[[ Excerpt provided open ]]

To explain coherence in more detail, first we need to take a look at the laser beam. The “light amplification by stimulated emission of radiation” is a collective term from physics. The term laser denotes both the physical effect, i.e. the light beam, and the corresponding device (laser machine, laser source).
In everyday life, lasers are found in a wide variety of applications. Be it in a laser pointer, which is often used in presentations, in tools or for reading optical storage media such as Blu-rays or CDs: The laser beam is indispensable in modern life.
The term coherence, derived from Latin, roughly means “connected". The term refers to specific properties of electromagnetic waves in physics. These waves have a fixed phase relationship between two wave trains. If this phase relationship remains constant, it is possible to generate a stable interference pattern.
With coherent light, a further distinction is made between temporal and spatial characteristics. Both characteristics can be well illustrated with a small thought pattern.
If you were to stand next to an electromagnetic wave consisting of several wave trains and let it pass by, the phase relationships of two wave trains would not change. They remain unchanged in the propagation direction of the wave.
If there were a frame of reference for light and you were to place yourself in it (and connect the frame of reference with the electromagnetic wave) and look perpendicular to the wave, you would discover that the phase shifts between two waves do not change.

[[ Excerpt provided closed ]]
[[ Records open ]]

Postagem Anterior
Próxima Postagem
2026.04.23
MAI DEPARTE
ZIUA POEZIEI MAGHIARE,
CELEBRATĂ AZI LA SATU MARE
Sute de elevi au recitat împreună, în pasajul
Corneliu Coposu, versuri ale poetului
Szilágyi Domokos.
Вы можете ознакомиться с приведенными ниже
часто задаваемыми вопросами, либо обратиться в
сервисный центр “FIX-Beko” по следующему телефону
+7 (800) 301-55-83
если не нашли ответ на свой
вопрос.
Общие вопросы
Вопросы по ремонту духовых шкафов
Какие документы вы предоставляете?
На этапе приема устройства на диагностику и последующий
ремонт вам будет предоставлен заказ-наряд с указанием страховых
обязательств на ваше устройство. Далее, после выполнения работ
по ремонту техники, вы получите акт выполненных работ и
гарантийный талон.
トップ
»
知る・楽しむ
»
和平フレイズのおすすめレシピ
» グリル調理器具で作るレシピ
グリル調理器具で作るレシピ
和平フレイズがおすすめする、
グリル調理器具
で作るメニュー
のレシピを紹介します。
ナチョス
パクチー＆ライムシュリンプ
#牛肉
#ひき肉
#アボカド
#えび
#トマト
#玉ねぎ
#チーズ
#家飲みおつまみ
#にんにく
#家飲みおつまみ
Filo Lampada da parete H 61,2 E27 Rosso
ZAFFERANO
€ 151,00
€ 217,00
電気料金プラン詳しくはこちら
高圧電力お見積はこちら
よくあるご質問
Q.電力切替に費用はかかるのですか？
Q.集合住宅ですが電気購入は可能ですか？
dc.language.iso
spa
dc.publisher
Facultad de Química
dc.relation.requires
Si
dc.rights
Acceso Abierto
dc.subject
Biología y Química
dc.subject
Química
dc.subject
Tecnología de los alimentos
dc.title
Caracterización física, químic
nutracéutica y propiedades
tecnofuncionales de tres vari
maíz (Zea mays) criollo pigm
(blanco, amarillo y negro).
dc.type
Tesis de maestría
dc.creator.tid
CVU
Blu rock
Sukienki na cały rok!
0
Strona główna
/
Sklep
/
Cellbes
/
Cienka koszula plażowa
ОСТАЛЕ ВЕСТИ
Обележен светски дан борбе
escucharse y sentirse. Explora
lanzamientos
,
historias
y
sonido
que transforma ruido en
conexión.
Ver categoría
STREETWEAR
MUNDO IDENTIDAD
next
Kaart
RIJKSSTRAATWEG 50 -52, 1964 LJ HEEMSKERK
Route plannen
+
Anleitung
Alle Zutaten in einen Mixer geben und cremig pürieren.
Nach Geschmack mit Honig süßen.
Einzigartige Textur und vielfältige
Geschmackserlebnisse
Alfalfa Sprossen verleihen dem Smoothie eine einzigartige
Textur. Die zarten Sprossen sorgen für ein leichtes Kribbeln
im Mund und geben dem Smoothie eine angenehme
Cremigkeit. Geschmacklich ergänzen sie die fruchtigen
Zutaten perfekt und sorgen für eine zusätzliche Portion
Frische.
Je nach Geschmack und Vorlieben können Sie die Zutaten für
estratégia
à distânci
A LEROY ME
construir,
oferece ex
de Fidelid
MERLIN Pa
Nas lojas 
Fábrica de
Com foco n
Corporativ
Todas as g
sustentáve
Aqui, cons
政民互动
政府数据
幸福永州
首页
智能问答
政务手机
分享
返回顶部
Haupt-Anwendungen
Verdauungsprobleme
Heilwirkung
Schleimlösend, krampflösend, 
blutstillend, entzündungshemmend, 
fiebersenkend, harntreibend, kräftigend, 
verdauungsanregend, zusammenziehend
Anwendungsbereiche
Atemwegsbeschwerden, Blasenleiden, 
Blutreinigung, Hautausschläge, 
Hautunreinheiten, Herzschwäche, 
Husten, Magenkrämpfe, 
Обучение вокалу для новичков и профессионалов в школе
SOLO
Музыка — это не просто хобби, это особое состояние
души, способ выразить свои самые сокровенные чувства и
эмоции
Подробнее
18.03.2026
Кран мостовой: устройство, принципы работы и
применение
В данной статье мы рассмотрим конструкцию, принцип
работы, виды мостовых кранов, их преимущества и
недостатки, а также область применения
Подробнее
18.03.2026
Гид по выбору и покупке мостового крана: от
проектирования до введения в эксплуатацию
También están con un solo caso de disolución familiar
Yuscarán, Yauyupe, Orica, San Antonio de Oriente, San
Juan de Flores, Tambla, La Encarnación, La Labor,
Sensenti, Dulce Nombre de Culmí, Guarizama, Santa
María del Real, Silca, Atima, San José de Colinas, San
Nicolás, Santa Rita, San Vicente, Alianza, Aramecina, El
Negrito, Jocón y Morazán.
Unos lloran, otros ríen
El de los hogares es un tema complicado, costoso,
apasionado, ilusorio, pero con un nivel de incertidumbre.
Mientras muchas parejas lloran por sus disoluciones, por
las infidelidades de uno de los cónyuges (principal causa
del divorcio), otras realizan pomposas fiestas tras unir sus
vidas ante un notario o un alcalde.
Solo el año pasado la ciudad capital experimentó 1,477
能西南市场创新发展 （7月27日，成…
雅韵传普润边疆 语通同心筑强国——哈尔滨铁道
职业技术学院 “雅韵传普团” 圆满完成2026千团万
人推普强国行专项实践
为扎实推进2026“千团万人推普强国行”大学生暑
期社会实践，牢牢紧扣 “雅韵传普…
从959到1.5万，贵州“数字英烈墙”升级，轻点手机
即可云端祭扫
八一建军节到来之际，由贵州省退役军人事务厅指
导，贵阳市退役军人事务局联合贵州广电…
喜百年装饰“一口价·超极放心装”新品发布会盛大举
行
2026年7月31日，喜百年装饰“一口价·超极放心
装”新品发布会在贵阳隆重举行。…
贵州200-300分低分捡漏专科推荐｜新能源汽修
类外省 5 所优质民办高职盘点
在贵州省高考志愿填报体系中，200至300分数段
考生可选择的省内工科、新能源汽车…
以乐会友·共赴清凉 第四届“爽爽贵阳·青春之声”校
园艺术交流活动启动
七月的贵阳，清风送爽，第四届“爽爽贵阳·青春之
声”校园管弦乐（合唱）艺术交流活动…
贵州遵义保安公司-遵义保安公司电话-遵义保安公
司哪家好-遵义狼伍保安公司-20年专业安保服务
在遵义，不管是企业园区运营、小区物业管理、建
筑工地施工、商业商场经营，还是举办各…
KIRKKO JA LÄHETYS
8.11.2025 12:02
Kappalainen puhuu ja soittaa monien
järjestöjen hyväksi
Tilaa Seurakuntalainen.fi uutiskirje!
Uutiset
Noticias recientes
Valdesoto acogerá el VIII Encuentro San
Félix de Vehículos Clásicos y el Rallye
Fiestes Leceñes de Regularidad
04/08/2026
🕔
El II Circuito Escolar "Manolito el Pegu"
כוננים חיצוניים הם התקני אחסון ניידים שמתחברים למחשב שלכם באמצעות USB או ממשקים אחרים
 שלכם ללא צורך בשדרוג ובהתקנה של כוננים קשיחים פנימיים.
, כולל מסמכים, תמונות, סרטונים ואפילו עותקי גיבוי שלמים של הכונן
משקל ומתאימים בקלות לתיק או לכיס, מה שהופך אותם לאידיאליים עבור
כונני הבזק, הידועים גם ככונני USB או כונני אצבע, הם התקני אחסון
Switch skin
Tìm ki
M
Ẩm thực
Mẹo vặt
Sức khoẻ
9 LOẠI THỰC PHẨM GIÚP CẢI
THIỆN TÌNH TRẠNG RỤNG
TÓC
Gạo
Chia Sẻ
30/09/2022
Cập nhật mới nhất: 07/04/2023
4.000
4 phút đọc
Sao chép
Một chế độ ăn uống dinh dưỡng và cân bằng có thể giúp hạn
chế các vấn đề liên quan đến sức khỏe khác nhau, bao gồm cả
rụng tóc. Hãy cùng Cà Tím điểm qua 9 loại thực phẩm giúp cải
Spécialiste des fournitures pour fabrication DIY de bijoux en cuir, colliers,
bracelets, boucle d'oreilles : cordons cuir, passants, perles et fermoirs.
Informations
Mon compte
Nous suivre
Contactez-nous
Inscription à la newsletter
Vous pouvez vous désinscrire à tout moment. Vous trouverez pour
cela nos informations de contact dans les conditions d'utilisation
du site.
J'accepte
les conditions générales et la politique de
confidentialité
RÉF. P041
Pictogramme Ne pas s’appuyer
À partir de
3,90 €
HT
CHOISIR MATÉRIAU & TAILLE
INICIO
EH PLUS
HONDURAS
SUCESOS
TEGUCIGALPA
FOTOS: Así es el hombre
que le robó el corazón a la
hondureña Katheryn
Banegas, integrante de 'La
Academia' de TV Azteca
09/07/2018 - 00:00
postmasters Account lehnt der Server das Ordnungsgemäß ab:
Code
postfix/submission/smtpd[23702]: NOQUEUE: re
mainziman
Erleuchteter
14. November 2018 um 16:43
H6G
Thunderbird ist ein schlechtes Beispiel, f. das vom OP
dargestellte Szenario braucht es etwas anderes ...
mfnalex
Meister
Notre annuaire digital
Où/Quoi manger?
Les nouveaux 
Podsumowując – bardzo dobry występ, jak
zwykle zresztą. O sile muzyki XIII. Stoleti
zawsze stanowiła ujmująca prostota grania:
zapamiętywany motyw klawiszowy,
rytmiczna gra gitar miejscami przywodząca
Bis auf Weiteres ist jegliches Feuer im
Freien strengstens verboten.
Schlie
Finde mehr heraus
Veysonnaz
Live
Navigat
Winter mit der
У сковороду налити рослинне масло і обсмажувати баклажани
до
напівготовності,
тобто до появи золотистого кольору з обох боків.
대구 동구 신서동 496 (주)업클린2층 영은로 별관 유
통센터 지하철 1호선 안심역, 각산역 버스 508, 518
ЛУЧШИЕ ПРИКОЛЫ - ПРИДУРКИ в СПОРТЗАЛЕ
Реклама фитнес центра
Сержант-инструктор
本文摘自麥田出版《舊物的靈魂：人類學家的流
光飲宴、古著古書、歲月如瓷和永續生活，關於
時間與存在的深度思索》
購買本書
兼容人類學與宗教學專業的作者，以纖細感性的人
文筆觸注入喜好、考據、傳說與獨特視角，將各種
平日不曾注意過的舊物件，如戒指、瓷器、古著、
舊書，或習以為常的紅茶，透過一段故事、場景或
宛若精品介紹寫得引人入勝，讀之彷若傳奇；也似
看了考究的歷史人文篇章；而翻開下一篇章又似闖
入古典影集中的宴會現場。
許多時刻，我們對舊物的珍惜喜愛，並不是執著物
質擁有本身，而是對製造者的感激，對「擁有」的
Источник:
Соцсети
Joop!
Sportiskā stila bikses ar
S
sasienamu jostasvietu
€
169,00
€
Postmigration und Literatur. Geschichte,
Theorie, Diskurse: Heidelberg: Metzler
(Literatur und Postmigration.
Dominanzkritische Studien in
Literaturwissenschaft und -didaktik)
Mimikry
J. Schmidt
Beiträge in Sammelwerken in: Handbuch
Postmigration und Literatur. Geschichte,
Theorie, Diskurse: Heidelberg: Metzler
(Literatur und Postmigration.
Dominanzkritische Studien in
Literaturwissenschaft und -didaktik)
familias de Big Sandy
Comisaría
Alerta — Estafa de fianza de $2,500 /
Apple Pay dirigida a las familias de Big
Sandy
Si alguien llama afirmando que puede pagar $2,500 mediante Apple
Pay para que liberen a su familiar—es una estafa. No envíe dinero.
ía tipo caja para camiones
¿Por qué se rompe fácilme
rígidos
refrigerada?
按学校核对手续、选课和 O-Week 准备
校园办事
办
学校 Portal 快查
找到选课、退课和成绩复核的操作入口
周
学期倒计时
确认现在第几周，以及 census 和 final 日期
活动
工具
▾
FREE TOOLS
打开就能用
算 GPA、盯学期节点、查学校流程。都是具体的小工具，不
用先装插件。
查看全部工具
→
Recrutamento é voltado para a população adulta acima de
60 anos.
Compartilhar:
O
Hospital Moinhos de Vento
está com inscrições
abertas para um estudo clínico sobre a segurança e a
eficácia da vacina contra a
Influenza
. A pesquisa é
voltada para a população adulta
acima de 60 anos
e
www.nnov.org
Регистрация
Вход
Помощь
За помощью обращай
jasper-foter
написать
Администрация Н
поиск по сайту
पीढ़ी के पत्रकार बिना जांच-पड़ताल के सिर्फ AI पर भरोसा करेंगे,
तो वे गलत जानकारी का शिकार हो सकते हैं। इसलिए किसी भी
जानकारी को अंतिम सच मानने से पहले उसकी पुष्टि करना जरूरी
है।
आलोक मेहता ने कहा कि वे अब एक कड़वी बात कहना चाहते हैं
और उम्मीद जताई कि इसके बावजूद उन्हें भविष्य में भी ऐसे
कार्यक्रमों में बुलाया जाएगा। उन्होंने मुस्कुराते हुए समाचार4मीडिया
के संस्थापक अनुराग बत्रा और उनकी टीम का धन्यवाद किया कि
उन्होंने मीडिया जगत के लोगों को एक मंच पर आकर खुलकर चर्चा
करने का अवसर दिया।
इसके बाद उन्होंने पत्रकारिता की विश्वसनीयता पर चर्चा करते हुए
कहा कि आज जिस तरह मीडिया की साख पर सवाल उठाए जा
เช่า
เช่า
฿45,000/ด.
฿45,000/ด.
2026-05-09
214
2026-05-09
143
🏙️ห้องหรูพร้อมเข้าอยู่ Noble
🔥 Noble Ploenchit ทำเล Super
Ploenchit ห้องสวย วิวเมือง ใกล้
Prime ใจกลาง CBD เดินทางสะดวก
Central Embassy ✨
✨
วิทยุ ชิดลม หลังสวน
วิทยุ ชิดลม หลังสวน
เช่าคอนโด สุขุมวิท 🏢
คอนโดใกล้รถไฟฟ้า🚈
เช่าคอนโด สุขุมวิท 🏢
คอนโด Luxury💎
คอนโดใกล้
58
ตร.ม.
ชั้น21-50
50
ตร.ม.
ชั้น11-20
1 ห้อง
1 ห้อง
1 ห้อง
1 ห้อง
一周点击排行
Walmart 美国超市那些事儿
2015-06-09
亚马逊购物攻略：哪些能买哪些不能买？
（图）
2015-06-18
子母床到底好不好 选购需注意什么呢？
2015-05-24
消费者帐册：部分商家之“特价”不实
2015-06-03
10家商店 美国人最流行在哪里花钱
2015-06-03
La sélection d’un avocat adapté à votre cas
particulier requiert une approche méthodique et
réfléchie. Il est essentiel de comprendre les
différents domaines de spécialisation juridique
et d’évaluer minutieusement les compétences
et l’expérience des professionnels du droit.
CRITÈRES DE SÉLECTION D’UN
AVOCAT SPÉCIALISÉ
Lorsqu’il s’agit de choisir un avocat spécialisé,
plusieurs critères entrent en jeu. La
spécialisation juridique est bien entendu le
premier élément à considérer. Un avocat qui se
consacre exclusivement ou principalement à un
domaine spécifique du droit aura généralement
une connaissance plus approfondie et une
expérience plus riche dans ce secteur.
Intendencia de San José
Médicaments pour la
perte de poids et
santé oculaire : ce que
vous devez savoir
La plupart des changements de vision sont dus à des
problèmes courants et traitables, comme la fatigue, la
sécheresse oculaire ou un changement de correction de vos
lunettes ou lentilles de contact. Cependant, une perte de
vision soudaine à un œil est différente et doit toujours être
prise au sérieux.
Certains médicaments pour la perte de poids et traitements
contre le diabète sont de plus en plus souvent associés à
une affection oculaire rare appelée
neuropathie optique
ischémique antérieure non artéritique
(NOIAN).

[[ Records closed ]]

◆ Problem 1 ◆
In the passage on laser coherence, what does the Latin-derived term "coherence" roughly mean?
◆ Problem 2 ◆
Pick up the passage on laser coherence after its final sentence and carry it forward.

◆ Answer area 1 ◆
It roughly means "connected."

◆ Answer area 2 ◆
An ordinary light source, e.g. a ceiling light, emits light that is composed of many individual wave trains. For all natural light sources, the emitted wave trains are not coherent. The reason for this lies in the actual light sources: The atoms. If a single wave train is emitted in a light emission process, this takes around 0.0000000001 seconds. From this, the theoretical length of this wave train can be calculated: 3 meters. Now we go back to the atomic level and look at an atom that emits a wave train. We stand next to the path that the light travels and look at the first wave train passing us. At some point - this period of time is not defined - the atom emits the next wave train. This wave train also has “mountains” and “valleys”, which are in a well-established but completely arbitrary phase relationship with the first wave train. The same applies to all other emitted wave trains. For this reason, there is no fixed phase relationship between the individual wave trains emitted by an atom - it changes from wave train to wave train. In addition: ordinary light sources emit light with different wavelengths. For wave trains with different wavelengths, the phase difference changes naturally. And: Ordinary light does not radiate in a parallel, but in different directions.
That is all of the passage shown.